* Given task *
Rewrite the material below with every "locality" changed to "site" and nothing else altered. Leave the pictures out of your answer.
* BEGIN Working data *
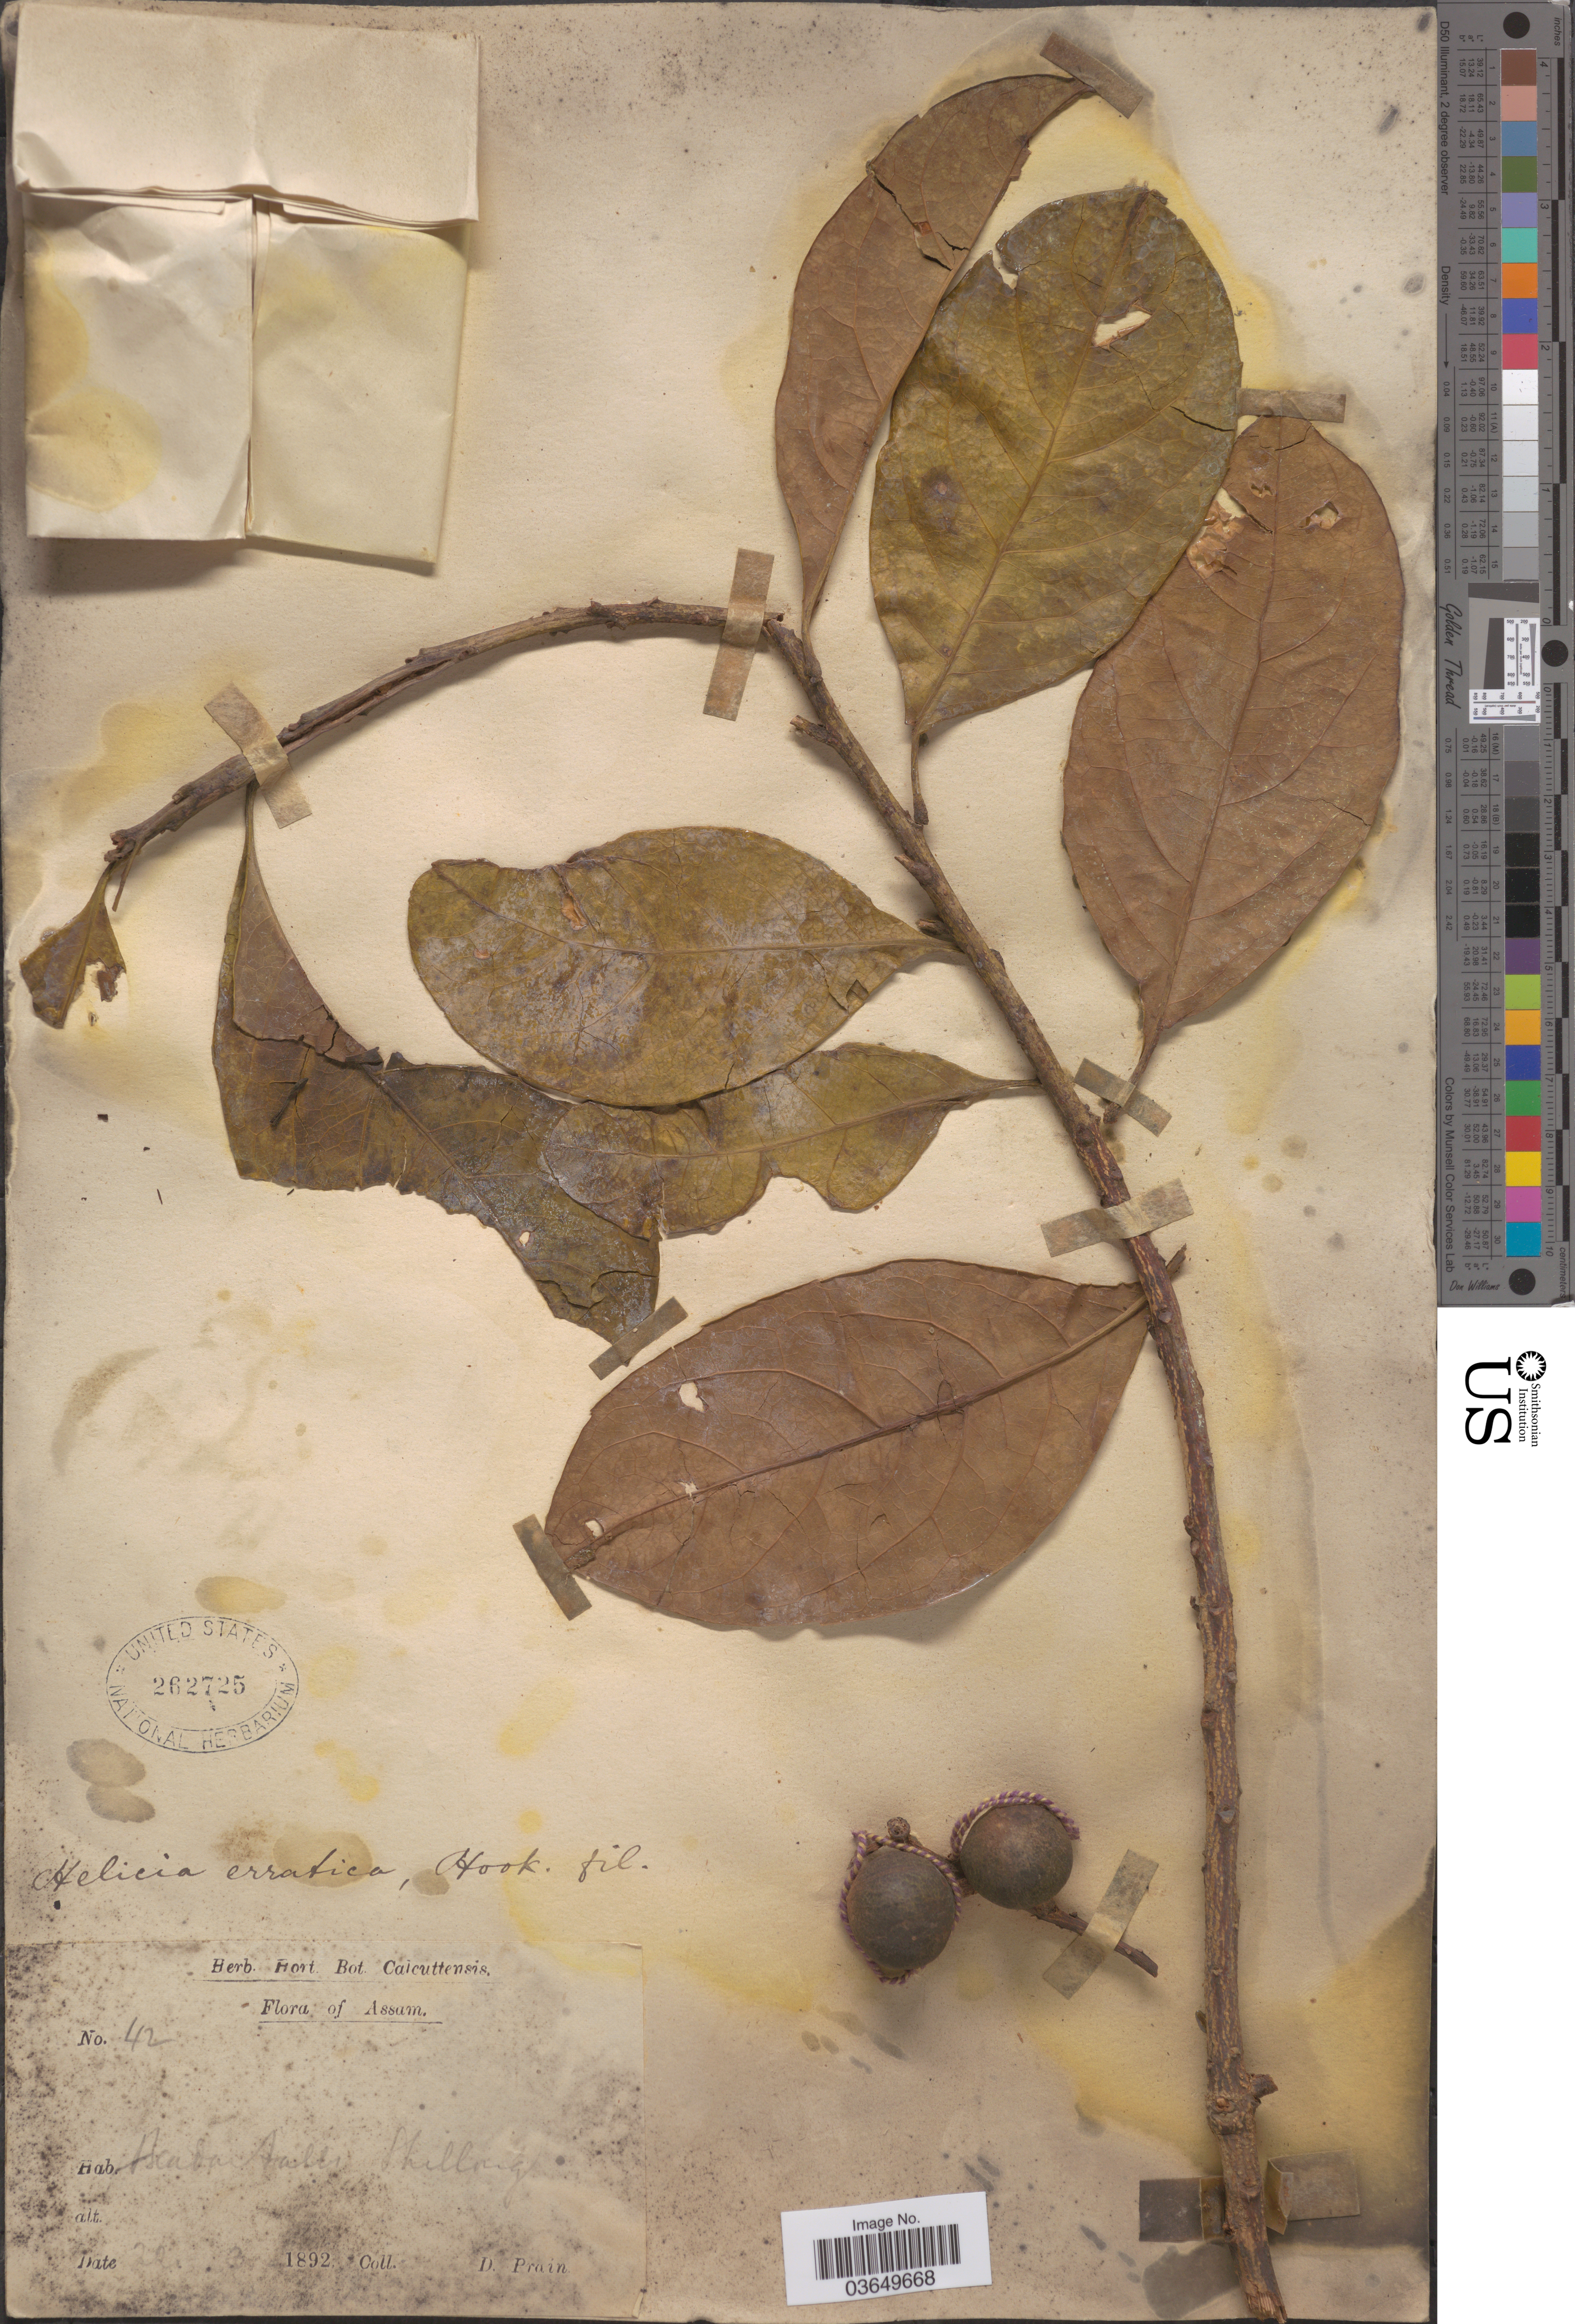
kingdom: Plantae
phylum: Tracheophyta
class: Magnoliopsida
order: Proteales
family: Proteaceae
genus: Helicia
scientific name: Helicia erratica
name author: Hook. f.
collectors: D. Prain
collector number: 42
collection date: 1892-06-22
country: India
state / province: Meghalaya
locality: Bendai falls, Shillong.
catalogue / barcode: US 262725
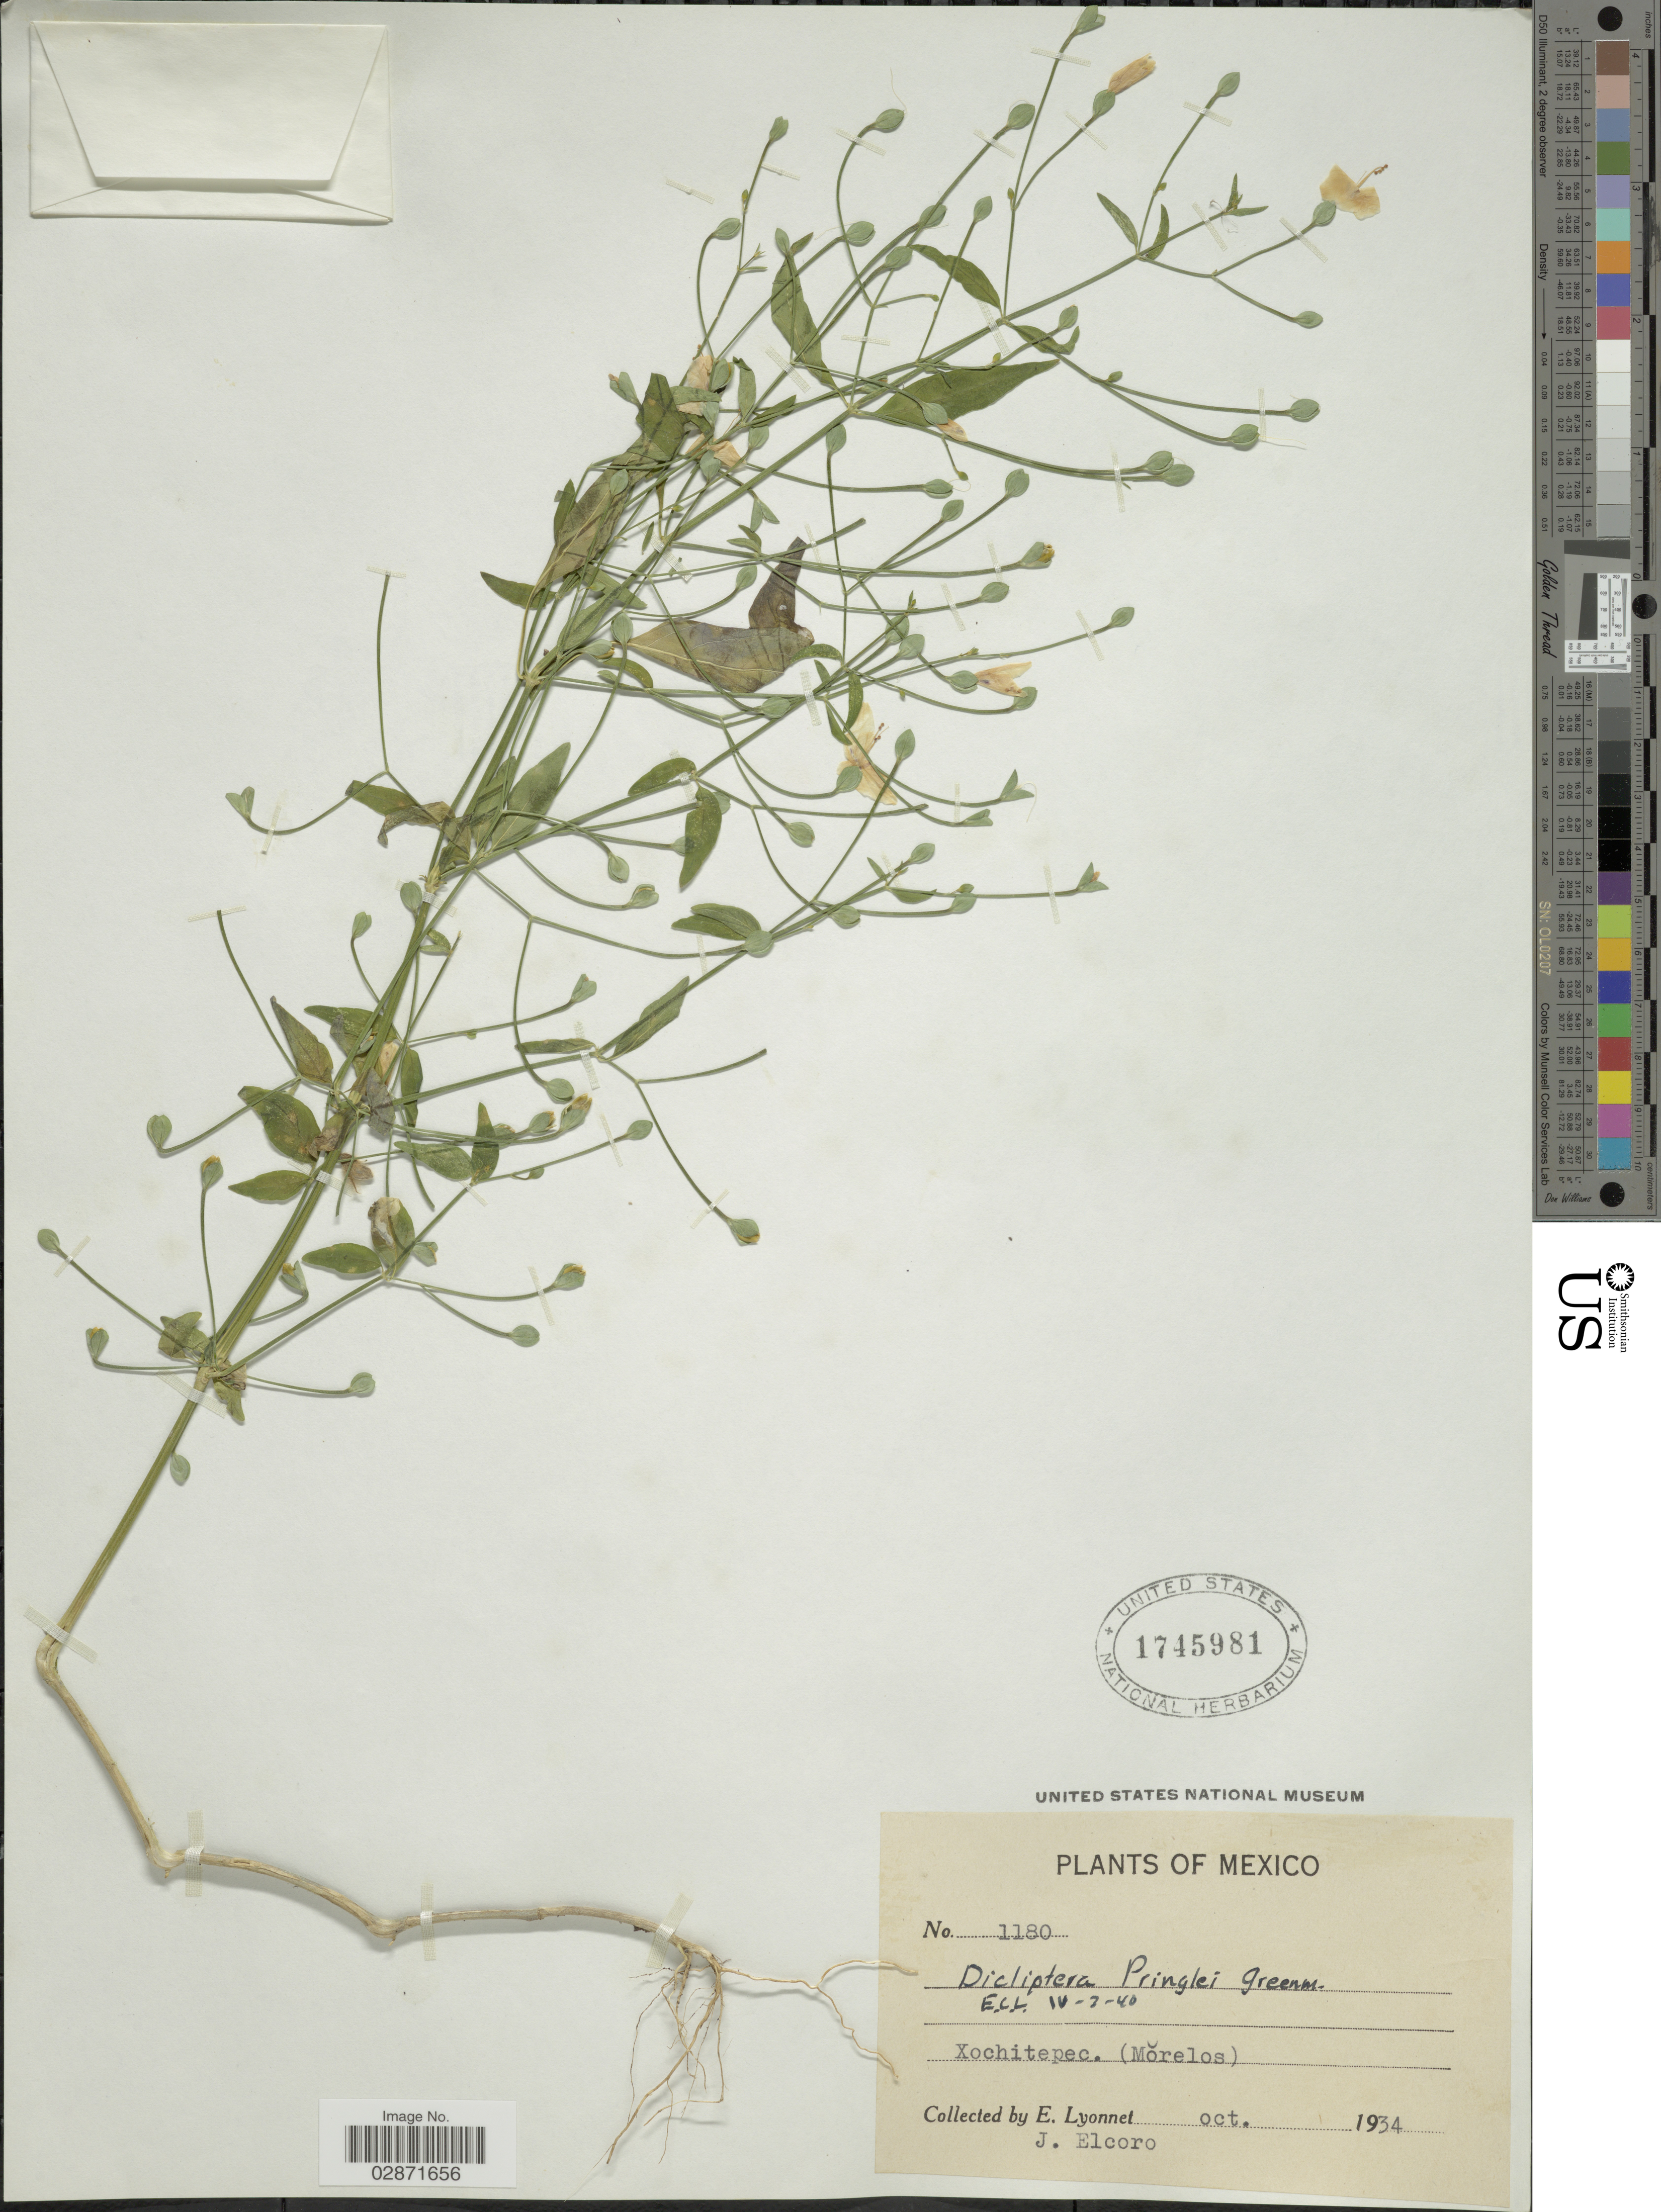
* END Working data *
* Complete answer *
kingdom: Plantae
phylum: Tracheophyta
class: Magnoliopsida
order: Proteales
family: Proteaceae
genus: Helicia
scientific name: Helicia erratica
name author: Hook. f.
collectors: D. Prain
collector number: 42
collection date: 1892-06-22
country: India
state / province: Meghalaya
site: Bendai falls, Shillong.
catalogue / barcode: US 262725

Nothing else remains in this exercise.